ID :
94133
Thu, 12/10/2009 - 15:28
Auther :
Shortlink :
http://m.oananews.org//node/94133
The shortlink copeid
Abbott defends frontbench reshuffle
A day after recalling three of John Howard's key lieutenants to the coalition
frontbench, Tony Abbott has declared he also wants to recruit the former prime
minister's blue-collar battlers to form an "Abbott's Army".
The new opposition leader believes the coalition's rejection of Labor's emissions
trading scheme (ETS) will help win over swinging working- and middle-class voters.
"Obviously, if you are going to win the election you have got to secure the people
who regard themselves as rusted on coalition voters and then you have got to reach
out to the middle ground," Mr Abbott told Fairfax Radio on Wednesday.
"And `Howard's Battlers', to use that phrase, were basically working people who
respected John Howard because he thought that, in his own way, he was one of them.
"We can reach out and claim those same people ... maybe this could become Abbott's
Army."
Mr Abbott said in the weekend by-elections in Bradfield and Higgins there were big
swings to the Liberals in "blue collar" areas.
"I have a feeling this emissions tax is really going to bring them (Labor) unstuck,"
he said.
But if Prime Minister Kevin Rudd was worried about losing the battlers who deserted
Mr Howard in 2007, he wasn't showing it on Wednesday.
Working families were concerned about a return of the Work Choices industrial
relations regime under the coalition, Mr Rudd told reporters.
"Working families want decent, fair laws for their workplace.
"What Mr Abbott, the current leader of the Liberal Party, has done is unleash the
most hardline, right-wing people in the country on the workplace laws for the
future."
Mr Rudd said the opposition's new workplace relations spokesman, Eric Abetz,
believed penalty rates were excessive and irrelevant, and leave loading was
outrageous, illogical, and economically debilitating.
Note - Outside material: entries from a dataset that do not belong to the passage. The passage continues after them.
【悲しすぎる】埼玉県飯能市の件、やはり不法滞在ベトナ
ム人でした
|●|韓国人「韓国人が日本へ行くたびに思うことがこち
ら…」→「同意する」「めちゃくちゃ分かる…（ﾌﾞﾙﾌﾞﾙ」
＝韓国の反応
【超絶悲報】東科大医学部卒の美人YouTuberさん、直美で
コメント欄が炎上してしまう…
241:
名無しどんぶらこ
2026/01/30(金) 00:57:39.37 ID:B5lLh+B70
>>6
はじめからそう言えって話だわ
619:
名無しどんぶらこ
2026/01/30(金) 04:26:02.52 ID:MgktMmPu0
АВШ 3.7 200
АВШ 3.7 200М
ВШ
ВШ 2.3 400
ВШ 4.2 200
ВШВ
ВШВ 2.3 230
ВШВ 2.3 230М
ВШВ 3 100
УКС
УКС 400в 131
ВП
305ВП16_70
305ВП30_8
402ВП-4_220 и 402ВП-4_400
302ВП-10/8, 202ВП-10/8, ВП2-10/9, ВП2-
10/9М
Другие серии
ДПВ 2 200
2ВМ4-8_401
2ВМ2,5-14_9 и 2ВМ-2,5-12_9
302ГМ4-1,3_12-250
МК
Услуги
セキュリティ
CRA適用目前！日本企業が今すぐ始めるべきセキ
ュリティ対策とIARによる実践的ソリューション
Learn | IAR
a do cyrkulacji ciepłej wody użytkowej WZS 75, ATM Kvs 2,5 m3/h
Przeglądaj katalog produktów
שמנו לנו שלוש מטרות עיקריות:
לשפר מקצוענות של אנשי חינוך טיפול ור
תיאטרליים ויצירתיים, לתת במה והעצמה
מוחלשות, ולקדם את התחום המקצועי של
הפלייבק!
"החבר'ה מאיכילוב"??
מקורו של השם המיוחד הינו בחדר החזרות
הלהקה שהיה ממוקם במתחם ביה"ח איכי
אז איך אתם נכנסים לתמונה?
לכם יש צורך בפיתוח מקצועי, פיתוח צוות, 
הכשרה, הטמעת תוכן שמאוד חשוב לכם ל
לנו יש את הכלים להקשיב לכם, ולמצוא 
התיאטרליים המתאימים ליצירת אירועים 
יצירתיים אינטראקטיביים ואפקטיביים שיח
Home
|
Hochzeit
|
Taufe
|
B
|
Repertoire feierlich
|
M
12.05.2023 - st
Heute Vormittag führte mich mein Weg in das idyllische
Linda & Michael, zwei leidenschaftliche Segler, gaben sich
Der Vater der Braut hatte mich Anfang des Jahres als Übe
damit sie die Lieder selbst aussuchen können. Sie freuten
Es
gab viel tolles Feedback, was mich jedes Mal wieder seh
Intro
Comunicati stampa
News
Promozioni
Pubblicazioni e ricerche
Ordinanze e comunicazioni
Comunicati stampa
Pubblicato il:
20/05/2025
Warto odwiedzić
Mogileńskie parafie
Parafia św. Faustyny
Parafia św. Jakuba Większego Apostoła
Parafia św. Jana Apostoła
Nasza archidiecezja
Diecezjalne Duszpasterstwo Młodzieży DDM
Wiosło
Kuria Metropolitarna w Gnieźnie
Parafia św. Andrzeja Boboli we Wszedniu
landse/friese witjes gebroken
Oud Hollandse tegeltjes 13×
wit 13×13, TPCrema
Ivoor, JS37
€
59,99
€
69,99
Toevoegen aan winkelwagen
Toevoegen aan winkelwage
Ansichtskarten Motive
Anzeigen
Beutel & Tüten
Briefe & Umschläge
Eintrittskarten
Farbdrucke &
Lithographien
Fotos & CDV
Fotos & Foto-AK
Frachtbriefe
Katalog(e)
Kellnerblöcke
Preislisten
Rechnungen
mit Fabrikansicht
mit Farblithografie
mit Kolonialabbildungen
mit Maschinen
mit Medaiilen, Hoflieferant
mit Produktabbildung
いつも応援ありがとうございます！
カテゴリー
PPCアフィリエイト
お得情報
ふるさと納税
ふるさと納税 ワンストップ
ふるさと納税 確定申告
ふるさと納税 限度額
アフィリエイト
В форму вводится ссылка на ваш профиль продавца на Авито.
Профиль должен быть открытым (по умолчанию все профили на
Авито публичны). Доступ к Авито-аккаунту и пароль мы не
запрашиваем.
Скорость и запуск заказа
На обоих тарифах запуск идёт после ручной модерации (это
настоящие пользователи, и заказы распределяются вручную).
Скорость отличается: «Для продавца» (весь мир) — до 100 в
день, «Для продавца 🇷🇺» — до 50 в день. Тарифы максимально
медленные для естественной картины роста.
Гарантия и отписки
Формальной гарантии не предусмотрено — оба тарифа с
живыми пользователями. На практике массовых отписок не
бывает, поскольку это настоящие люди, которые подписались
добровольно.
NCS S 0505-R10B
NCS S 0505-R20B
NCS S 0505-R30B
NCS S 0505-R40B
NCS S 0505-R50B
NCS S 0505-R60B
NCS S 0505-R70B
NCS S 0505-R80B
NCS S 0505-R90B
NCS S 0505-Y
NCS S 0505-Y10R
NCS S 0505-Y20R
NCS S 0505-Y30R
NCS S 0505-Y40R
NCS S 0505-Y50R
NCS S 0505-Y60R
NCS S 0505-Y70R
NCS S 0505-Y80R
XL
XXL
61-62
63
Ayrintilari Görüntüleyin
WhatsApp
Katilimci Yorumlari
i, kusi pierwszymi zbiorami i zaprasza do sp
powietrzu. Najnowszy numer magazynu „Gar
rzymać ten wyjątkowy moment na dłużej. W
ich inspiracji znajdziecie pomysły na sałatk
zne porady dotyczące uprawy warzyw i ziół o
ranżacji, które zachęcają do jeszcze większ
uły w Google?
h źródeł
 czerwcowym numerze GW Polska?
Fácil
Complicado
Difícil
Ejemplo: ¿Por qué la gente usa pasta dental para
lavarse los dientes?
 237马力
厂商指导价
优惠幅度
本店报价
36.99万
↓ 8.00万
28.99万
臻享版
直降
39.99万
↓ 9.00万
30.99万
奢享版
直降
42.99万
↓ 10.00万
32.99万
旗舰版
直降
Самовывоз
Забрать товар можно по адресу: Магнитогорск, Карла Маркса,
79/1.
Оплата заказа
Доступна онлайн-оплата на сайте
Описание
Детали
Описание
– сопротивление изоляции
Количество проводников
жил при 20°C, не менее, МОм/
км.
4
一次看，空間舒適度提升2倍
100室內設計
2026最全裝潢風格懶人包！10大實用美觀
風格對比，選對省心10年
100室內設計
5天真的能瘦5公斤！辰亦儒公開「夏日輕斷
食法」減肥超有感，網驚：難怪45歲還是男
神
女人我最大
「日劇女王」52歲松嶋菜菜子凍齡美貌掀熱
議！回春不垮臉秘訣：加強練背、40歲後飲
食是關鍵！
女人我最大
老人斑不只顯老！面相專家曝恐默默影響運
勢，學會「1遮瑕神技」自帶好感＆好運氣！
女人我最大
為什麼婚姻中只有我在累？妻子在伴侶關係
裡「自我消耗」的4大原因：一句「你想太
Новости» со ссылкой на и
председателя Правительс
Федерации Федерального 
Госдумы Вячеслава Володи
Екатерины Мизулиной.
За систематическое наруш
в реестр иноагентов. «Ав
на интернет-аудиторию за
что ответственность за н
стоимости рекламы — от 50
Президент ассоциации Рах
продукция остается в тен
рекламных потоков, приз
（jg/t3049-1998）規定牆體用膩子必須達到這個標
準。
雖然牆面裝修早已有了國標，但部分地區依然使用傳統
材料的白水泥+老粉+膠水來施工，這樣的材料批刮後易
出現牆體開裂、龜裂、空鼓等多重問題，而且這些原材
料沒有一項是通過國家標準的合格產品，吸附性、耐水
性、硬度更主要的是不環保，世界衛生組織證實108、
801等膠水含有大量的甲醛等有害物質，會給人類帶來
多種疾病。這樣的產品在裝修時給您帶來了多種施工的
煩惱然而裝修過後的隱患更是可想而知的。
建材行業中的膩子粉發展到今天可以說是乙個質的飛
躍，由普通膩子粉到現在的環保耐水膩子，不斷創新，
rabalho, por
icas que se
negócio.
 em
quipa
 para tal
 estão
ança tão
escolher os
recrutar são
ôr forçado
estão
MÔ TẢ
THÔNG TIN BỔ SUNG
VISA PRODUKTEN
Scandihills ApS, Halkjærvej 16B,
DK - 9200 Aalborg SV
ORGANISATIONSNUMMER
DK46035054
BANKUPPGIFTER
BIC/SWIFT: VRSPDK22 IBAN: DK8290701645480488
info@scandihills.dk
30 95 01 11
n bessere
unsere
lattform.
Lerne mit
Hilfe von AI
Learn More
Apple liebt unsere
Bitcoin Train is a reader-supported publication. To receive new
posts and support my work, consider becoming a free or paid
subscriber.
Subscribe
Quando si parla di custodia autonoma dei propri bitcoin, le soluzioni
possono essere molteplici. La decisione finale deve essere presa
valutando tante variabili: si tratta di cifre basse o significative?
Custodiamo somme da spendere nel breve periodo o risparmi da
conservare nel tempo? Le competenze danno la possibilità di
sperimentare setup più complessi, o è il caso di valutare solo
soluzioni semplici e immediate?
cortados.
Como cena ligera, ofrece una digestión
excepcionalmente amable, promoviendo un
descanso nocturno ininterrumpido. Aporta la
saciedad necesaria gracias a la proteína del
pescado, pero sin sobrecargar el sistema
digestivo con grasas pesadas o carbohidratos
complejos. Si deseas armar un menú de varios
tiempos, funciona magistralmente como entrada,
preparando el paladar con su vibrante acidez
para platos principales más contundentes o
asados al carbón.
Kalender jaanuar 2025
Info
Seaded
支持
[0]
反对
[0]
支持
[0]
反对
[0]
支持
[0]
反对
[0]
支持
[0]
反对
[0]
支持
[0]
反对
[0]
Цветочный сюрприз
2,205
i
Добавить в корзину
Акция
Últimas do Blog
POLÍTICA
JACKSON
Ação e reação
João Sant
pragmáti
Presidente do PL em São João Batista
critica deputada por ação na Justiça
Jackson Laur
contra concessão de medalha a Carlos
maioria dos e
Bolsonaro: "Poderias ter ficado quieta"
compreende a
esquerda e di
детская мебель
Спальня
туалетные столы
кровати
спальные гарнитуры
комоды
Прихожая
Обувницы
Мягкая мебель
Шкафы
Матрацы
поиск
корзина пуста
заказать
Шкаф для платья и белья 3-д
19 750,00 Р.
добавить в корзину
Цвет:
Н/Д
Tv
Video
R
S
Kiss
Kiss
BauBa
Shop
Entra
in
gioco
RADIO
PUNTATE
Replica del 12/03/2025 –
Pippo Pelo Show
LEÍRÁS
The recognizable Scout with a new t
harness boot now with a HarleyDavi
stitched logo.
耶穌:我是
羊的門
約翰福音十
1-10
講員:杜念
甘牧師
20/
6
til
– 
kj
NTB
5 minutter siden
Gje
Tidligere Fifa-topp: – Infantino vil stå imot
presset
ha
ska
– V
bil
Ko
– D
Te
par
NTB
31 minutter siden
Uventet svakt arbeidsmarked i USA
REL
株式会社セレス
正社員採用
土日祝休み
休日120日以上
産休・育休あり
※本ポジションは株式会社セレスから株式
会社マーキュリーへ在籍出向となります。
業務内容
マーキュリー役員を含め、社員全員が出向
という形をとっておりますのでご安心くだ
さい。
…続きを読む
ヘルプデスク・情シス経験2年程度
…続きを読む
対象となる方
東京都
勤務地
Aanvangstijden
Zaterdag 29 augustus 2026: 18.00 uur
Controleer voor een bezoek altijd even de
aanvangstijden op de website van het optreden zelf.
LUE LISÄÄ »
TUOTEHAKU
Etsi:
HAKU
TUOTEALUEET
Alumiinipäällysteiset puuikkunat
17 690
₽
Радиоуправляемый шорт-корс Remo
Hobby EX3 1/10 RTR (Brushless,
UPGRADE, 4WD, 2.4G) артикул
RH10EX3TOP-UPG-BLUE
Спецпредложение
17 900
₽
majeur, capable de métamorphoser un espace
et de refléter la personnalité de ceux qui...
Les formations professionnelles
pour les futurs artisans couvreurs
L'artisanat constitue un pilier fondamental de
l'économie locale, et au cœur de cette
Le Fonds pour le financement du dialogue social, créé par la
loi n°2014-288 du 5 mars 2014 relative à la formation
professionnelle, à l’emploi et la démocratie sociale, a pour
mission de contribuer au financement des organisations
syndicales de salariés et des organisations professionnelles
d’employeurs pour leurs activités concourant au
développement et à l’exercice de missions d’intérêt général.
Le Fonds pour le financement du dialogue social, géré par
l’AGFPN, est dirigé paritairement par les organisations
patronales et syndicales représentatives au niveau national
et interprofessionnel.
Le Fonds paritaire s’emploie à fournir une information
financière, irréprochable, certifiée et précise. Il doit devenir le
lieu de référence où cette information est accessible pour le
Workplace Relations Minister Julia Gillard was singing from the same song sheet.
The coalition wanted to bring back individual employment agreements and strip away
unfair dismissal remedies, she said.
"That's Work Choices back lock, stock and barrel."
Mr Abbott was asked on talkback radio if he'd bring back Work Choices if elected
prime minister.
He started his answer well: "The short answer is no, I wouldn't".
However, his lengthier explanation was less clear cut: "But I can't promise you that
I wouldn't want to make a few changes to laws that Kevin Rudd has brought in".
Mr Abbott also referred to the Howard years as a "lost golden age".
"As the Howard government recedes into history it will seem more and more a lost
golden age," he said when talking of his political influences.
"People appreciate that it was economically unprecedented and I think it was also a
time when Australians got their self confidence back."